_YOUR TASK_
Nothing is to be output except the lines from the one containing "### 31. 买衣服你会选择便宜的但质量不好不是很好看，还是贵的质量好，好看的呢?" through the end of the material, each reproduced exactly.
BEGIN LISTED RECORDS
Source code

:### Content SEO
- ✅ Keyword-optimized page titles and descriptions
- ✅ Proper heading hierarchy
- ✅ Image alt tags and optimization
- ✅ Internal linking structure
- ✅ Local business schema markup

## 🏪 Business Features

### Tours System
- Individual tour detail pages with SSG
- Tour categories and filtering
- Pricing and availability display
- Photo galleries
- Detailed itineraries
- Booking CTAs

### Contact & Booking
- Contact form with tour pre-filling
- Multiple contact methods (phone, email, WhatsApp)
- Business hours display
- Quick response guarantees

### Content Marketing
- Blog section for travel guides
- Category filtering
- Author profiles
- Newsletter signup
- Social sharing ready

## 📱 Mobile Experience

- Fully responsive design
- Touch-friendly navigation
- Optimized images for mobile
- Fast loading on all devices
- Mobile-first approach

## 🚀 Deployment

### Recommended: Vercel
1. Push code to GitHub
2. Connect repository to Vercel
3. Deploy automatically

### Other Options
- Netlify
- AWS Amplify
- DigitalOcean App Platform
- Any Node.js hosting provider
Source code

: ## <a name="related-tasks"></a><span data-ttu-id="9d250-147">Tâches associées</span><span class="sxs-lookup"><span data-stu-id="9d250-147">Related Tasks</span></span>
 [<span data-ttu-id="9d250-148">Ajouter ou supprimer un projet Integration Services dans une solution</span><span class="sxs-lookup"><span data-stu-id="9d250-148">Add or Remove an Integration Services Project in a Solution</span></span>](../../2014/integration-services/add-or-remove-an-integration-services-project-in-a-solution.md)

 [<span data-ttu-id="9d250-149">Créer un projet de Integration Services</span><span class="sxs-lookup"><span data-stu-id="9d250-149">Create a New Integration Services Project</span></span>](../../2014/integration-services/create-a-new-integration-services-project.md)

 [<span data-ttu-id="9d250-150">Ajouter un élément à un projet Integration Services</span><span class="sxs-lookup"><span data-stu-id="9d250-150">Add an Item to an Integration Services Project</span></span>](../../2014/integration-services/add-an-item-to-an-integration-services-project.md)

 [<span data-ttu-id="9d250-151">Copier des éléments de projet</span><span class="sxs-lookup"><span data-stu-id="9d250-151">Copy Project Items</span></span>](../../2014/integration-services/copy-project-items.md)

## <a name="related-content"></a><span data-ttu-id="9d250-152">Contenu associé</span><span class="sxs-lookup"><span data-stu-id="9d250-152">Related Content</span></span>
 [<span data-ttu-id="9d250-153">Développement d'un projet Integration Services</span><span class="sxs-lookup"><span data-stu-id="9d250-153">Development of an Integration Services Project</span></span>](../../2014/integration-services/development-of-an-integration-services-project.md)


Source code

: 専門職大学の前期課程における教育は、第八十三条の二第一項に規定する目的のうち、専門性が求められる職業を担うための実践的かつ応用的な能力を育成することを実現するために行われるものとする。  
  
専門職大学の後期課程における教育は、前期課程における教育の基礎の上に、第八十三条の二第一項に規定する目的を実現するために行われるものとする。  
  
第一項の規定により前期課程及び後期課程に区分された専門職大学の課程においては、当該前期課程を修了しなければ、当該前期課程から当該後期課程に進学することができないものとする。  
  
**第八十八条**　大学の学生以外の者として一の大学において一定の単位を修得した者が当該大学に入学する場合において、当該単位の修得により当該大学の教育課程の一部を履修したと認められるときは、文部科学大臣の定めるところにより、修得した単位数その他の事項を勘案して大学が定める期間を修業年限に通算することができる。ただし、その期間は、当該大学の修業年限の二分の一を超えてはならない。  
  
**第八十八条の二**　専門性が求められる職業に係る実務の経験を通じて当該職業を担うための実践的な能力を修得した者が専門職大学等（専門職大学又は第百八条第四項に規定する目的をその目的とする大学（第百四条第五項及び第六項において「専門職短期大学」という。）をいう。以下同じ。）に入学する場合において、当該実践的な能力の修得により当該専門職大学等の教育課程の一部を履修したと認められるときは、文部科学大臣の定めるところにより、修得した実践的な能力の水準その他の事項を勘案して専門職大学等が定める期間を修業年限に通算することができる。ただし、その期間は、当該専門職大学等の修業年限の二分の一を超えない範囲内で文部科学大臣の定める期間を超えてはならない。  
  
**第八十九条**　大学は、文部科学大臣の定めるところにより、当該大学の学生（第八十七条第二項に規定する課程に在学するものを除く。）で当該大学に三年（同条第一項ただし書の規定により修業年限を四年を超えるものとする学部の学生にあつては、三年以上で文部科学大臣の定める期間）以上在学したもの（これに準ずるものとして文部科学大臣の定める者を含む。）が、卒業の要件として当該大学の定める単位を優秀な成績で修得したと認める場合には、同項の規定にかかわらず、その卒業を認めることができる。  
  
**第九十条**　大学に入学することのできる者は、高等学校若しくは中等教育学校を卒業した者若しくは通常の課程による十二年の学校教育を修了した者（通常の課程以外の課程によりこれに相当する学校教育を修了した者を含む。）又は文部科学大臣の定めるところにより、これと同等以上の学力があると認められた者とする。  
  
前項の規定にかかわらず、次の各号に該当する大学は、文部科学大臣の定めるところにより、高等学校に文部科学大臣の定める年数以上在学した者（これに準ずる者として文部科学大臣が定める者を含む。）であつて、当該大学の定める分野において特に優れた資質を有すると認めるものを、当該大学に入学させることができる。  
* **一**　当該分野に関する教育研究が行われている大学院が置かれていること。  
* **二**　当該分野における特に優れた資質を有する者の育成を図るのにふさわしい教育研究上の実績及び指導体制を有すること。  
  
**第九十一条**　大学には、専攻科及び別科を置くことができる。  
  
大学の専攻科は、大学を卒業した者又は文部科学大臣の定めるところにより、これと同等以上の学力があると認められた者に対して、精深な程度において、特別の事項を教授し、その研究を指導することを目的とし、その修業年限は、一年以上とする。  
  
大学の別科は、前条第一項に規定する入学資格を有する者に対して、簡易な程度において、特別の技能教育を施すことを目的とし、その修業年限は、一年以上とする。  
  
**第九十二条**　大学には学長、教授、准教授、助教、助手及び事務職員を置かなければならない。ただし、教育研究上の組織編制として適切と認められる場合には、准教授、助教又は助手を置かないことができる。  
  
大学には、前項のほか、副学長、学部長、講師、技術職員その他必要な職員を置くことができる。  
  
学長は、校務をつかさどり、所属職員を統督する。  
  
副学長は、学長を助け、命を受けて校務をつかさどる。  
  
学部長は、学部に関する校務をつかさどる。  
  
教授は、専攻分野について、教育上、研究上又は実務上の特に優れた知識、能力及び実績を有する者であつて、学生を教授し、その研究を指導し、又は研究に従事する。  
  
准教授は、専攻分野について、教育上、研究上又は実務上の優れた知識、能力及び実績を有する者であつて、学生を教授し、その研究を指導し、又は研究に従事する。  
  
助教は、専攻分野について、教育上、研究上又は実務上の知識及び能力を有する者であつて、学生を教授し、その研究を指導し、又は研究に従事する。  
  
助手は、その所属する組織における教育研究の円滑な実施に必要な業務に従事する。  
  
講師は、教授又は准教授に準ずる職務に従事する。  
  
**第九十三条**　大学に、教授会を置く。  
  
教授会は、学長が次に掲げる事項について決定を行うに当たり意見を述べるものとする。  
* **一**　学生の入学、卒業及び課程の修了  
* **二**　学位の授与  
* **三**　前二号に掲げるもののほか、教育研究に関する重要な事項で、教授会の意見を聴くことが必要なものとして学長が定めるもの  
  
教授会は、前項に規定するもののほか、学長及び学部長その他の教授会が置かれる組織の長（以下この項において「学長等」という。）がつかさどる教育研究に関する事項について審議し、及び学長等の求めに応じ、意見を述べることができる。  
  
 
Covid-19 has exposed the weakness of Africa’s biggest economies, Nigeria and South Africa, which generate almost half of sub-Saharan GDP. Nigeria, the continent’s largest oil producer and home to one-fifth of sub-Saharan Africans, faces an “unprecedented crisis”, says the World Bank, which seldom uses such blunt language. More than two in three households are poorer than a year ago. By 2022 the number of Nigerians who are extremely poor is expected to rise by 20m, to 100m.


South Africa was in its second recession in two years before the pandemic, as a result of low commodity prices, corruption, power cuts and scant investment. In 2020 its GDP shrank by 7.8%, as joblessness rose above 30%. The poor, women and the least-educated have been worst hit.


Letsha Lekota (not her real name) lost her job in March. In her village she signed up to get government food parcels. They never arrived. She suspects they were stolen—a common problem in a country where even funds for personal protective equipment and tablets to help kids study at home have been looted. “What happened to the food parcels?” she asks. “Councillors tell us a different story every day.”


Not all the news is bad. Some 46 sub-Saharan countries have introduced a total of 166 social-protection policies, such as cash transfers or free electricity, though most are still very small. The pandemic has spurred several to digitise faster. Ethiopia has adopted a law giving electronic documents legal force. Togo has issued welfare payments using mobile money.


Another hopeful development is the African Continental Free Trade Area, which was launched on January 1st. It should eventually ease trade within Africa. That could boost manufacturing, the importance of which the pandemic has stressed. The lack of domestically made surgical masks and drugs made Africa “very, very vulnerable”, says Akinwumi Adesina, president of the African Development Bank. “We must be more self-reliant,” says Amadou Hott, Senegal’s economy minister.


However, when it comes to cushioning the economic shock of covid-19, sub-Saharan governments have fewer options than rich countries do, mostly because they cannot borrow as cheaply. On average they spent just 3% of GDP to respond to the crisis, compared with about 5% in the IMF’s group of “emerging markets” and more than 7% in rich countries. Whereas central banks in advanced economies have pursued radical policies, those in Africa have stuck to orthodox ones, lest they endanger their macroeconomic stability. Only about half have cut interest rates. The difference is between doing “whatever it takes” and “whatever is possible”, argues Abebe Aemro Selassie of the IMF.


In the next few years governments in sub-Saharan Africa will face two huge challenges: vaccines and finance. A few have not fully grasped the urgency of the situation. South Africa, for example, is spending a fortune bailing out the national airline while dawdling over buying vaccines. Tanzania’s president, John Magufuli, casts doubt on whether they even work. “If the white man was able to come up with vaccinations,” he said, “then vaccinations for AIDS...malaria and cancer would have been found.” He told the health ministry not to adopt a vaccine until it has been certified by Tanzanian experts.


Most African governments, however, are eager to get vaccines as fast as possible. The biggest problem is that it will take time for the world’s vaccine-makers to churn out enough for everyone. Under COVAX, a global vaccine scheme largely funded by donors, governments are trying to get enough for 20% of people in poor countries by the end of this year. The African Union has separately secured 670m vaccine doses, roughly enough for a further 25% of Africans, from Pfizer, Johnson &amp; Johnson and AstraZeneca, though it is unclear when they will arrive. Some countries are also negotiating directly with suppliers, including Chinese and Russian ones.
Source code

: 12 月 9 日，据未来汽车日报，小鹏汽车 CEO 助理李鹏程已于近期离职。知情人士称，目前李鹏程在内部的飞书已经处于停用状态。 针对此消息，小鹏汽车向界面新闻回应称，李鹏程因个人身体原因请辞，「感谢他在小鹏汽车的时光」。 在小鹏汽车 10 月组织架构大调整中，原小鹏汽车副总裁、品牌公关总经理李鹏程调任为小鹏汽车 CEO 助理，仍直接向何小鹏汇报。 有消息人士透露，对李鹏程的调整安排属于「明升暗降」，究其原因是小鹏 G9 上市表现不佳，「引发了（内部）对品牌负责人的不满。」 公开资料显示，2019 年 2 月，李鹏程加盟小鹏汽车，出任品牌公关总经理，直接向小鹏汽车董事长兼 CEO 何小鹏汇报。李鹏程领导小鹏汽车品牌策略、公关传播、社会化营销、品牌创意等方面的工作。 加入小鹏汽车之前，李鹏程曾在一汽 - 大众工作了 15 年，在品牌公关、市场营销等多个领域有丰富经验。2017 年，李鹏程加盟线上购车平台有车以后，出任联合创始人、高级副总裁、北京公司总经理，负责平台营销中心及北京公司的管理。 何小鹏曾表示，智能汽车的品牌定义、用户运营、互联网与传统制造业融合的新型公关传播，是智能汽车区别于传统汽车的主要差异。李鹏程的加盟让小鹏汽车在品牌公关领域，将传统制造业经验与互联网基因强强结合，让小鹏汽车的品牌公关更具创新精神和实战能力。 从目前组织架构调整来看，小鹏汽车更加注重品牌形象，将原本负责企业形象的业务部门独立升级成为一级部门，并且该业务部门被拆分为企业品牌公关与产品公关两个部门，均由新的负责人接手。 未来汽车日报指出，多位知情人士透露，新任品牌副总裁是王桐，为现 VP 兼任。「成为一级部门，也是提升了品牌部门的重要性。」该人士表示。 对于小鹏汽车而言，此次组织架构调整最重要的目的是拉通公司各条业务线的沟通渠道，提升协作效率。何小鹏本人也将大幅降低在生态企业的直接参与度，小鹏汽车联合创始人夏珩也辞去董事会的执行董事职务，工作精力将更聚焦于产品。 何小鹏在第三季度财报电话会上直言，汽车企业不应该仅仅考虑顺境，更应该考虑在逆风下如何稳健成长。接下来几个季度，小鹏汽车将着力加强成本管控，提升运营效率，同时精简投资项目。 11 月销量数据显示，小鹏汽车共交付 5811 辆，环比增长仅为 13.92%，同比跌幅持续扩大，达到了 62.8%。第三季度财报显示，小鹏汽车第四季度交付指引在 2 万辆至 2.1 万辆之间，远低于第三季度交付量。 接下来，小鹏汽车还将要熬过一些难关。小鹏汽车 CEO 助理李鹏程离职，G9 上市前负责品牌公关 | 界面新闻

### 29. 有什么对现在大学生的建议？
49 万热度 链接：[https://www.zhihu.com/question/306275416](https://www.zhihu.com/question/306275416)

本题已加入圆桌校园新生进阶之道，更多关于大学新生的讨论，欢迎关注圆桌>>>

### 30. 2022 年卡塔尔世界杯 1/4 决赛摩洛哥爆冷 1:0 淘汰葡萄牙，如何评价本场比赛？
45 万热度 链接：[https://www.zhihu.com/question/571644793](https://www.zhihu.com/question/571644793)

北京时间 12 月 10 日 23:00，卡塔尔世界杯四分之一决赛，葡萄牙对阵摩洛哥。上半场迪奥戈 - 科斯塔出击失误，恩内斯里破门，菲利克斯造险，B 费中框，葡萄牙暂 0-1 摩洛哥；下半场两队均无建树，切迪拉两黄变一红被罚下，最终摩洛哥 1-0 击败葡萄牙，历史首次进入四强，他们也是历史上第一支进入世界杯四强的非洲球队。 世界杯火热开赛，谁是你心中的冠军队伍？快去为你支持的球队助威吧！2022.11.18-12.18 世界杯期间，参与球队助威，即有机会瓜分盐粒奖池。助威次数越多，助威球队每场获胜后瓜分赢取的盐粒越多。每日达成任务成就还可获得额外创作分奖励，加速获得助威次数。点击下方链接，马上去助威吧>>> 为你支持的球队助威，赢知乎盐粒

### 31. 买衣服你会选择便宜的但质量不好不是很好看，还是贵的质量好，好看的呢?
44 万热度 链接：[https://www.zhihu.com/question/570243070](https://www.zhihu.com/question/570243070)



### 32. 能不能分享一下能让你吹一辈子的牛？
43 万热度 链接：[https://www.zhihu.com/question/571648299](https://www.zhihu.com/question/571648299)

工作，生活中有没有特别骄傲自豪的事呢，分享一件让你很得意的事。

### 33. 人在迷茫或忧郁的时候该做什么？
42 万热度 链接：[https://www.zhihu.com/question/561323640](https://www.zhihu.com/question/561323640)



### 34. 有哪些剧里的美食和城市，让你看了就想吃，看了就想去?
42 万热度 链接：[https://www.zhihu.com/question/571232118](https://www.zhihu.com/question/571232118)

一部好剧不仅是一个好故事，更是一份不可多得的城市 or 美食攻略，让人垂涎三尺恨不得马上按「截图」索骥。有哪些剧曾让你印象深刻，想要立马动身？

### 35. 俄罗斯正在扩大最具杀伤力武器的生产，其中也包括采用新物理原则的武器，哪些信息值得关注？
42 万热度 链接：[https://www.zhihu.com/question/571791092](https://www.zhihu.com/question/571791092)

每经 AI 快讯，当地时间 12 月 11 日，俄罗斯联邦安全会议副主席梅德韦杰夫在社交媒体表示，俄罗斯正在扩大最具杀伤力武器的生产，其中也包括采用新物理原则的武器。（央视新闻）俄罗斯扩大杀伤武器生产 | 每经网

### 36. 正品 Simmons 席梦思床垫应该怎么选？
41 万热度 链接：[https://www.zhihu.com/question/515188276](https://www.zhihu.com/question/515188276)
END LISTED RECORDS
_ANSWER FOR THE TASK_
### 31. 买衣服你会选择便宜的但质量不好不是很好看，还是贵的质量好，好看的呢?
44 万热度 链接：[https://www.zhihu.com/question/570243070](https://www.zhihu.com/question/570243070)



### 32. 能不能分享一下能让你吹一辈子的牛？
43 万热度 链接：[https://www.zhihu.com/question/571648299](https://www.zhihu.com/question/571648299)

工作，生活中有没有特别骄傲自豪的事呢，分享一件让你很得意的事。

### 33. 人在迷茫或忧郁的时候该做什么？
42 万热度 链接：[https://www.zhihu.com/question/561323640](https://www.zhihu.com/question/561323640)



### 34. 有哪些剧里的美食和城市，让你看了就想吃，看了就想去?
42 万热度 链接：[https://www.zhihu.com/question/571232118](https://www.zhihu.com/question/571232118)

一部好剧不仅是一个好故事，更是一份不可多得的城市 or 美食攻略，让人垂涎三尺恨不得马上按「截图」索骥。有哪些剧曾让你印象深刻，想要立马动身？

### 35. 俄罗斯正在扩大最具杀伤力武器的生产，其中也包括采用新物理原则的武器，哪些信息值得关注？
42 万热度 链接：[https://www.zhihu.com/question/571791092](https://www.zhihu.com/question/571791092)

每经 AI 快讯，当地时间 12 月 11 日，俄罗斯联邦安全会议副主席梅德韦杰夫在社交媒体表示，俄罗斯正在扩大最具杀伤力武器的生产，其中也包括采用新物理原则的武器。（央视新闻）俄罗斯扩大杀伤武器生产 | 每经网

### 36. 正品 Simmons 席梦思床垫应该怎么选？
41 万热度 链接：[https://www.zhihu.com/question/515188276](https://www.zhihu.com/question/515188276)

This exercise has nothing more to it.